- [DIRECTIONS] Your answer must be one number: the count of lines below that include "blue".

(Stored data entries)
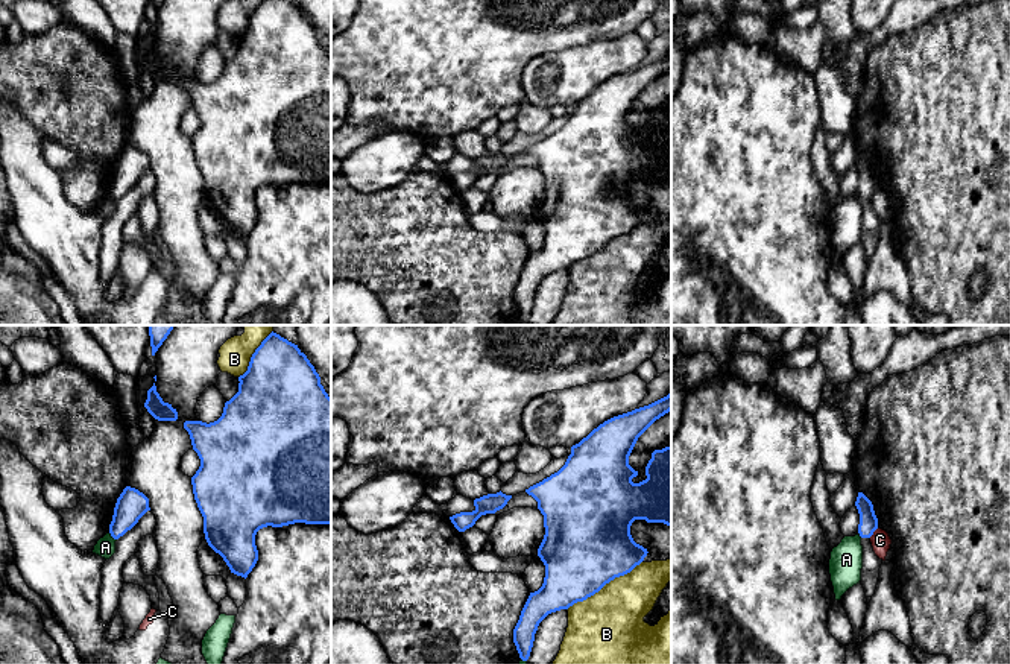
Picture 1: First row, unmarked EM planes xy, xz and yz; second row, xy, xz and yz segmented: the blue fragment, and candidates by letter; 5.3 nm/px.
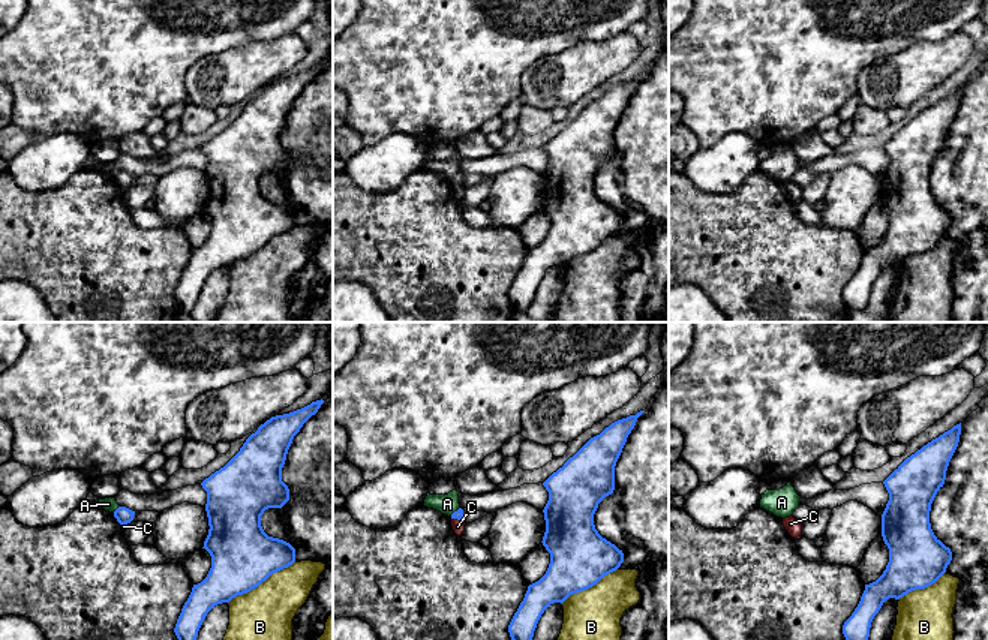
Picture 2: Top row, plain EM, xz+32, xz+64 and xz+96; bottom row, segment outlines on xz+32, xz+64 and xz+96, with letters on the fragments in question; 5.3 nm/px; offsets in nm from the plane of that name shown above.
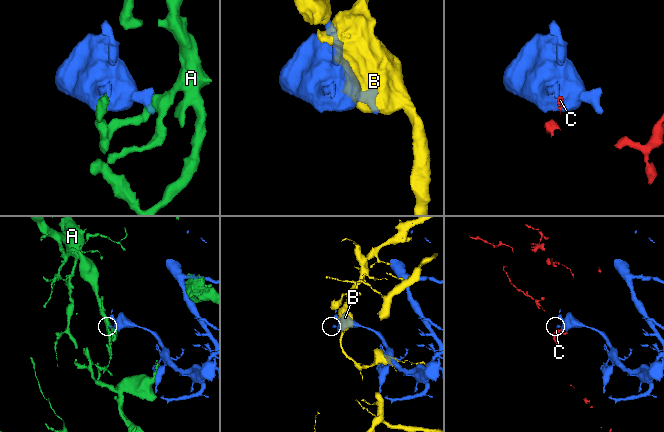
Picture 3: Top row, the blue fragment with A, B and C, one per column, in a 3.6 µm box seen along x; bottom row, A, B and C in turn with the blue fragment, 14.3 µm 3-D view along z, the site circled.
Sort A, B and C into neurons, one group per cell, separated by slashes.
A / B / C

- [RESPONSE] 2